Argued October 14, 1965
Decided December 9, 1965
Information, in the first part, charging the defendant, in the first count, with the crime of forgery and, in the second count, with obtaining money and goods by false pretenses and, in the second part, with a previous conviction and imprisonment in the state prison, brought to the Superior Court in Hartford County, where the issues under the first part were tried to the court, Troland, J.; judgment of not guilty on the first count, of guilty on the second count and, the defendant having pleaded guilty to the second part of the information, of guilty on the second part, from which judgment the defendant appealed. No error.
William Barnett, special assistant public defender, for the appellant (defendant).
George D. Stoughton, assistant state's attorney, with whom, on the brief, was John D. LaBelle, state's attorney, for the appellee (state).
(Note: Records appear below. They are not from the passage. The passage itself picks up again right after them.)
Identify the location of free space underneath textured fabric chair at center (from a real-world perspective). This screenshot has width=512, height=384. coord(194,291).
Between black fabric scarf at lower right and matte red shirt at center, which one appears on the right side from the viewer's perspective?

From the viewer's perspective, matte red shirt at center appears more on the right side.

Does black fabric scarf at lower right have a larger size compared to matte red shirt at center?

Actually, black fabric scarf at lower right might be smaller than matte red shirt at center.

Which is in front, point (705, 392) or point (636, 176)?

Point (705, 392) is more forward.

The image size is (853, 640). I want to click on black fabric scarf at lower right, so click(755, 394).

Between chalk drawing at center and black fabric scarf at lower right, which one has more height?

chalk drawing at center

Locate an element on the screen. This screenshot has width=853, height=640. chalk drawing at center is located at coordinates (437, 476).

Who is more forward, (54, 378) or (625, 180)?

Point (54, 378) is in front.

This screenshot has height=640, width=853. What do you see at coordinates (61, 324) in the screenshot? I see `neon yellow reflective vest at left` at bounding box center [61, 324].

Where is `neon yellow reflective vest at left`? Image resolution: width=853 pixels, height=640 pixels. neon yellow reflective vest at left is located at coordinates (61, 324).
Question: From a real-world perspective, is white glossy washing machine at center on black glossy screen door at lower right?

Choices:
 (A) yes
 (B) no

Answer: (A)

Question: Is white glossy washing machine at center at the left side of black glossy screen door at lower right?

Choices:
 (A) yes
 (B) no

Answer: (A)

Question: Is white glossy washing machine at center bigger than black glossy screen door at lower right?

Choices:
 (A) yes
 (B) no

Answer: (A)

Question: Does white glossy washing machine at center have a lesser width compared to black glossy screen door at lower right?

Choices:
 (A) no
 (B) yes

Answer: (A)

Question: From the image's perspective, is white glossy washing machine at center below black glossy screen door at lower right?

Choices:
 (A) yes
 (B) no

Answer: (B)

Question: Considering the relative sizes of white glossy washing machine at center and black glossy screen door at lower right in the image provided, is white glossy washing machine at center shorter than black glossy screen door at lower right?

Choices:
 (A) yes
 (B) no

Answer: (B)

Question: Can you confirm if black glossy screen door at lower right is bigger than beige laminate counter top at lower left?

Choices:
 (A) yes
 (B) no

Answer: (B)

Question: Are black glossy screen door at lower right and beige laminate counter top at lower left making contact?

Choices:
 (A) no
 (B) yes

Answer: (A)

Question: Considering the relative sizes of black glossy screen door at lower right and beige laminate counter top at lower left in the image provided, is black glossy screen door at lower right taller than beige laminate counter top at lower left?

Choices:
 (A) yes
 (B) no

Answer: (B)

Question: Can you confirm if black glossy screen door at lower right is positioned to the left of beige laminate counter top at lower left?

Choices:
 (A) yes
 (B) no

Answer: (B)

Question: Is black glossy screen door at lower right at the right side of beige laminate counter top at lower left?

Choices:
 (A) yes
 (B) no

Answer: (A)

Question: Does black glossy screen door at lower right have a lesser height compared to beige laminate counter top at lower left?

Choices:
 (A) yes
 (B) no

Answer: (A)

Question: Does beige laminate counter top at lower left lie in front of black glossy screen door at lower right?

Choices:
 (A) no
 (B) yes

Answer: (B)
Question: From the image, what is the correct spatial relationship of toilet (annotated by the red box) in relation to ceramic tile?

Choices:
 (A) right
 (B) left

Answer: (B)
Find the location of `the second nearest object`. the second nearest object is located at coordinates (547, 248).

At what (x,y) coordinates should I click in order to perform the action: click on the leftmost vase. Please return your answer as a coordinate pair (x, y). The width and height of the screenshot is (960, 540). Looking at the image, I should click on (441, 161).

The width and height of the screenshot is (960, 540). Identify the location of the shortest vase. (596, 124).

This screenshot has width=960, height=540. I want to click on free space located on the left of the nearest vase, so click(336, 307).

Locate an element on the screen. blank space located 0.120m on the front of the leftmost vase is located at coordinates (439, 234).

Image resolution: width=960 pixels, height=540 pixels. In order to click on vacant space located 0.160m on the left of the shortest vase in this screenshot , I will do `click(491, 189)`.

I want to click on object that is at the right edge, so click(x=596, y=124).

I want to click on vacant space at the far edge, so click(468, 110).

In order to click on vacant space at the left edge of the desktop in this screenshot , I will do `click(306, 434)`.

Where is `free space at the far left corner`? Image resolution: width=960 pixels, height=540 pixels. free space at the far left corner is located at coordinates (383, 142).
In a trial to the court the defendant was found guilty of the crime of obtaining, by false pretenses, money and goods of the total value of $93.20. He claims that the state did not prove his guilt beyond a reasonable doubt. The defendant filed a request for a finding in which he stated the question to be reviewed was that "upon all the evidence" he was not proven guilty beyond a reasonable doubt. To review that claim a finding was not necessary and should not have been requested since that claim could be tested only by the evidence as printed in the appendices to the briefs. State v. Taylor, 153 Conn. 72, 87, 214 A.2d 362; State v. Pundy, 147 Conn. 7, 9, 156 A.2d 193; State v. Bill, 146 Conn. 693, 694, 155 A.2d 752.
There was evidence that on October 1, 1960, a man entered a package store in New Britain known as the North Package Store. He ordered four bottles of liquor and tendered a check for $93.20 in payment. This check was forged and was one of several stolen from the office of Emil Polce and Sons in Hartford. The main defense was that it was a case of mistaken identity. There was ample evidence to support the court's conclusion beyond a reasonable doubt that the defendant was the man who entered the North Package Store on October 1, 1960, and tendered the forged check in payment of his purchase of the four bottles of liquor, and that he was guilty as charged.